The memory of the bath attendant—sliced and diced and scattered throughout the alleyway—danced before my eyes. That sealed the deal. She’d had her chance at redemption and, like so many hell bent on revenge, she’d thrown it to one side. Annelli was no simple country girl. No singer-songwriter with a sympathetic ax to grind. Her thirst for vengeance had made her a monster and I’d do well to keep that front and center in my mind.

She’d made her choice which meant I’d made mine.

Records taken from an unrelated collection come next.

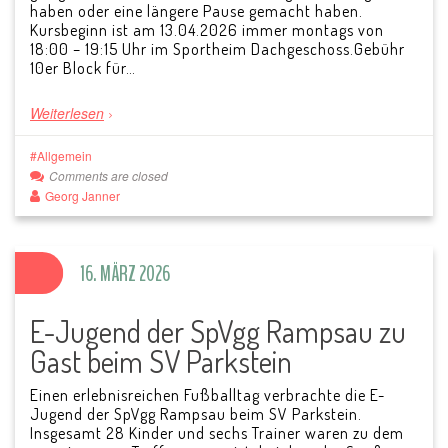
haben oder eine längere Pause gemacht haben.
Kursbeginn ist am 13.04.2026 immer montags von
18:00 – 19:15 Uhr im Sportheim Dachgeschoss.Gebühr
10er Block für…
Weiterlesen
Allgemein
Comments are closed
Georg Janner
16. MÄRZ 2026
E-Jugend der SpVgg Rampsau zu
Gast beim SV Parkstein
Einen erlebnisreichen Fußballtag verbrachte die E-
Jugend der SpVgg Rampsau beim SV Parkstein.
Insgesamt 28 Kinder und sechs Trainer waren zu dem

“I will happily kill you too, Vigil, if you stand in my way.” She smacked her lips, loud enough that it echoed around the square. “They say you are what you eat. I wonder what will you taste of when I split you open from sternum to groin? Platitudes and sophomoric bleatings?”

“Chicken if I had to guess.” Another one for Cal, though there was going to be no chuckles until this battle was put to bed.

“I quite like you, Vigil. You seem different than the others. I would hate to end you, but I will do what I must to see my vengeance done. Which is why I will make you the same offer you made me. Walk away or perish.”

I raised my shotgun in reply.

“Then you will die.” The creature shrugged beefy shoulders, the spines lining its back bristling. “You failed to beat me the first time, and I was going easy on you. This time I will show no mercy.”

“Me either,” I growled. “Get ’em outta here!” I shouted down as the guards of Ironmoor finally fell into position, boxing us in. Gustav and Sigge had played their part; no need to keep them hog-tied a minute longer. “Alright, let’s you and me dance, fuck face.” I pulled the trigger and braced for the recoil. The shottie barked in my hand, spewing out a black slug powered by refined Fear Affinity. It was high time to give this creature something to be scared of.